Le délégué interministériel à la sécurité routière, Emmanuel Barbe, a révélé dimanche 30 décembre sur les ondes de Franceinfo qu’il y avait eu, fin novembre, 200 morts en moins par rapport au même mois en 2017.

Les chiffres sont bons. Selon Emmanuel Barbe, le délégué interministériel à la sécurité routière, interrogé par France Info, on comptait 200 morts de moins, fin novembre, sur les routes françaises par rapport à 2017. Un constat étayé par le baromètre de l’Observatoire national interministériel de la Sécurité routière qui fait également état d’une baisse de la mortalité routière sur le mois de novembre par rapport à l’année précédente, mais également sur les douze derniers mois cumulés.

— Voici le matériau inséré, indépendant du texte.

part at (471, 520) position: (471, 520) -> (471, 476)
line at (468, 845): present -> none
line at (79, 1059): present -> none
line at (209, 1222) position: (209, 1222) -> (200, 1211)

Les deux tiers des radars seraient détruits

Une baisse de l’ordre de 7 % dont la cause n’est pas, pour l’heure, pas encore définie. Emmanuel Barbe se garde d’ailleurs de faire un lien entre ces chiffres et la baisse de la vitesse maximale autorisée à 80 km/h. La limitation à 80 km/h est loin d’être une mesure miracle, selon lui « tout accident, quelle que soit sa cause, bénéficie d’une baisse de la vitesse . » Mais Emmanuel Barbe ne semble pas avoir été interrogé sur les radars détruits. Le délégué interministériel estimait, sur LCI, pourtant le 27 décembre que « le plus dramatique » dans ces destructions « est que cela aura un impact sur la mortalité ». Trois jours plus tard, le sujet n’est plus sur la table. Une grande partie du parc de radars, les deux tiers selon le site radars-auto.com, a pourtant été détruit. La situation en est à un tel point que l’État ne veut plus dire combien de radars sont détruits « pour éviter un effet de surenchère et pour que les gens ne modifient pas leur façon de rouler ».